Have you ever been confused with how CPU, RAM, and storage are different from one another? Which one is more important for data science work? I made a fun illustration for you to quickly understand their differences.
CPU (Central Processing Unit): This is the brainpower of your computer that performs operations and tasks. In the illustration, it’s the brown cat working hard on sorting the balls by their color. The smarter cat you have (better and newer processors) and the more cats you have working at the same time (more CPUs working in parallel), your computer will be able to complete the tasks much faster.
RAM (Random Access Memory): RAM temporarily keeps track of all your computer’s concurrent activities and data.
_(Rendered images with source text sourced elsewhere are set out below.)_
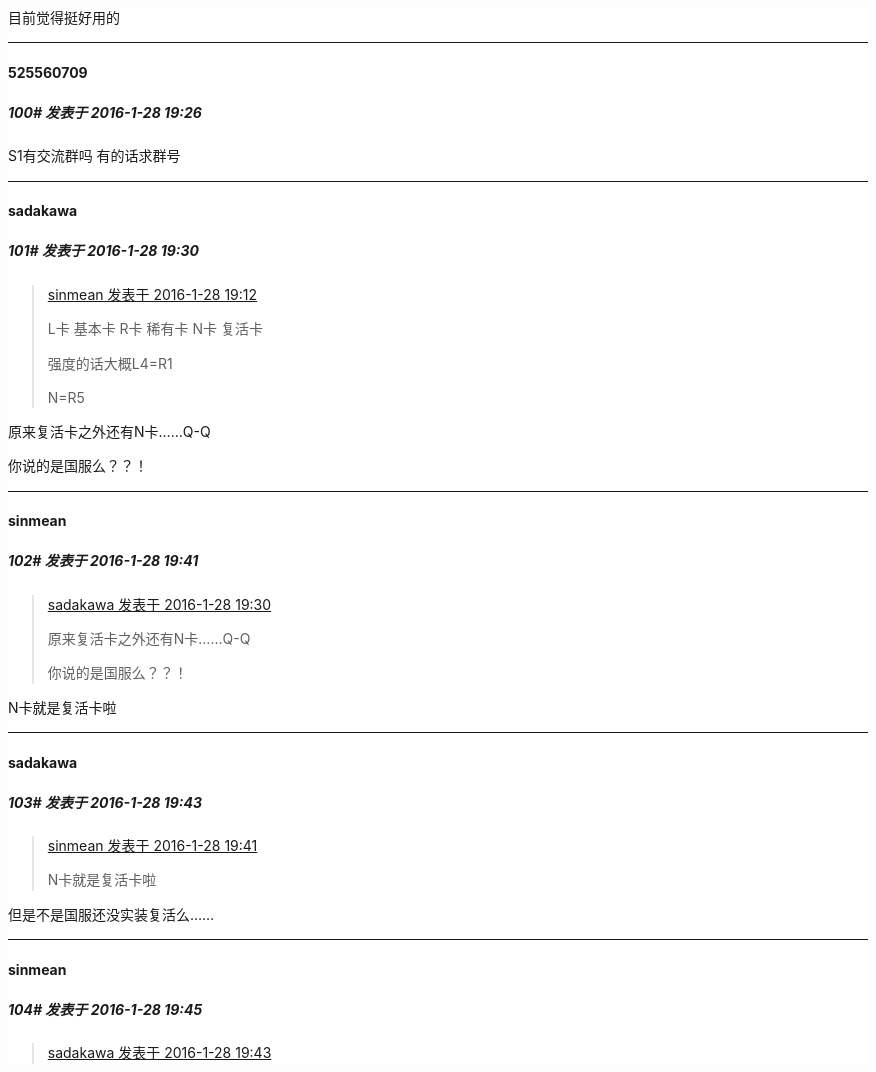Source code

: 目前觉得挺好用的

*****

####  525560709  
##### 100#       发表于 2016-1-28 19:26

S1有交流群吗 有的话求群号

*****

####  sadakawa  
##### 101#       发表于 2016-1-28 19:30

<blockquote><a href="httphttps://bbs.saraba1st.com/2b/forum.php?mod=redirect&amp;goto=findpost&amp;pid=31435857&amp;ptid=1207588" target="_blank">sinmean 发表于 2016-1-28 19:12</a>

L卡 基本卡 R卡 稀有卡 N卡 复活卡

强度的话大概L4=R1

N=R5</blockquote>
原来复活卡之外还有N卡……Q-Q

你说的是国服么？？！

*****

####  sinmean  
##### 102#       发表于 2016-1-28 19:41

<blockquote><a href="httphttps://bbs.saraba1st.com/2b/forum.php?mod=redirect&amp;goto=findpost&amp;pid=31436003&amp;ptid=1207588" target="_blank">sadakawa 发表于 2016-1-28 19:30</a>

原来复活卡之外还有N卡……Q-Q

你说的是国服么？？！</blockquote>
N卡就是复活卡啦

*****

####  sadakawa  
##### 103#       发表于 2016-1-28 19:43

<blockquote><a href="httphttps://bbs.saraba1st.com/2b/forum.php?mod=redirect&amp;goto=findpost&amp;pid=31436061&amp;ptid=1207588" target="_blank">sinmean 发表于 2016-1-28 19:41</a>

N卡就是复活卡啦</blockquote>
但是不是国服还没实装复活么……

*****

####  sinmean  
##### 104#       发表于 2016-1-28 19:45

<blockquote><a href="httphttps://bbs.saraba1st.com/2b/forum.php?mod=redirect&amp;goto=findpost&amp;pid=31436076&amp;ptid=1207588" target="_blank">sadakawa 发表于 2016-1-28 19:43</a>
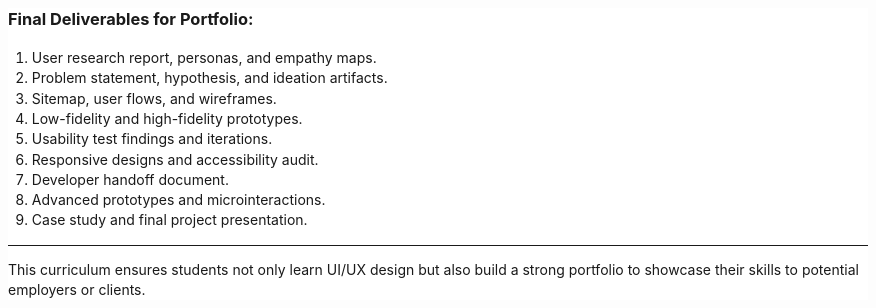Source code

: 
### Final Deliverables for Portfolio:  
1. User research report, personas, and empathy maps.  
2. Problem statement, hypothesis, and ideation artifacts.  
3. Sitemap, user flows, and wireframes.  
4. Low-fidelity and high-fidelity prototypes.  
5. Usability test findings and iterations.  
6. Responsive designs and accessibility audit.  
7. Developer handoff document.  
8. Advanced prototypes and microinteractions.  
9. Case study and final project presentation.  

---

This curriculum ensures students not only learn UI/UX design but also build a strong portfolio to showcase their skills to potential employers or clients.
In the illustration, RAM is the yellow desk where the cat can temporarily place the beakers filled with balls (e.g. data, programs, applications). The larger the desk, the more beakers the cat can temporarily put on the desk at once. On the contrary, even if you have 100 intelligent cats working in parallel, if the desk is teeny tiny, the sorting will take a very long time to complete because there simply isn’t enough desk space for all 100 cats to operate simultaneously.
Storage: This is the hard disk drive where all your data, files, and programs are saved permanently. As you can see in the drawing, it takes a bit of a time for the turtle to ship the balls (data) back and forth for the cat (CPU) to work on.
So… which components are more important for your machine learning projects? Which laptop or virtual instance specs should you choose? The key is to balance out these components. For example, there is no point investing in 12 CPUs for parallel processing if your RAM is only 4GB. Based on my experience building models in laptops and virtual instances, a good rule of thumb is to have at least 16GB of RAM and 8 CPUs. If your code constantly keeps on crashing while running, increasing the RAM size is more helpful than increasing the number of CPUs.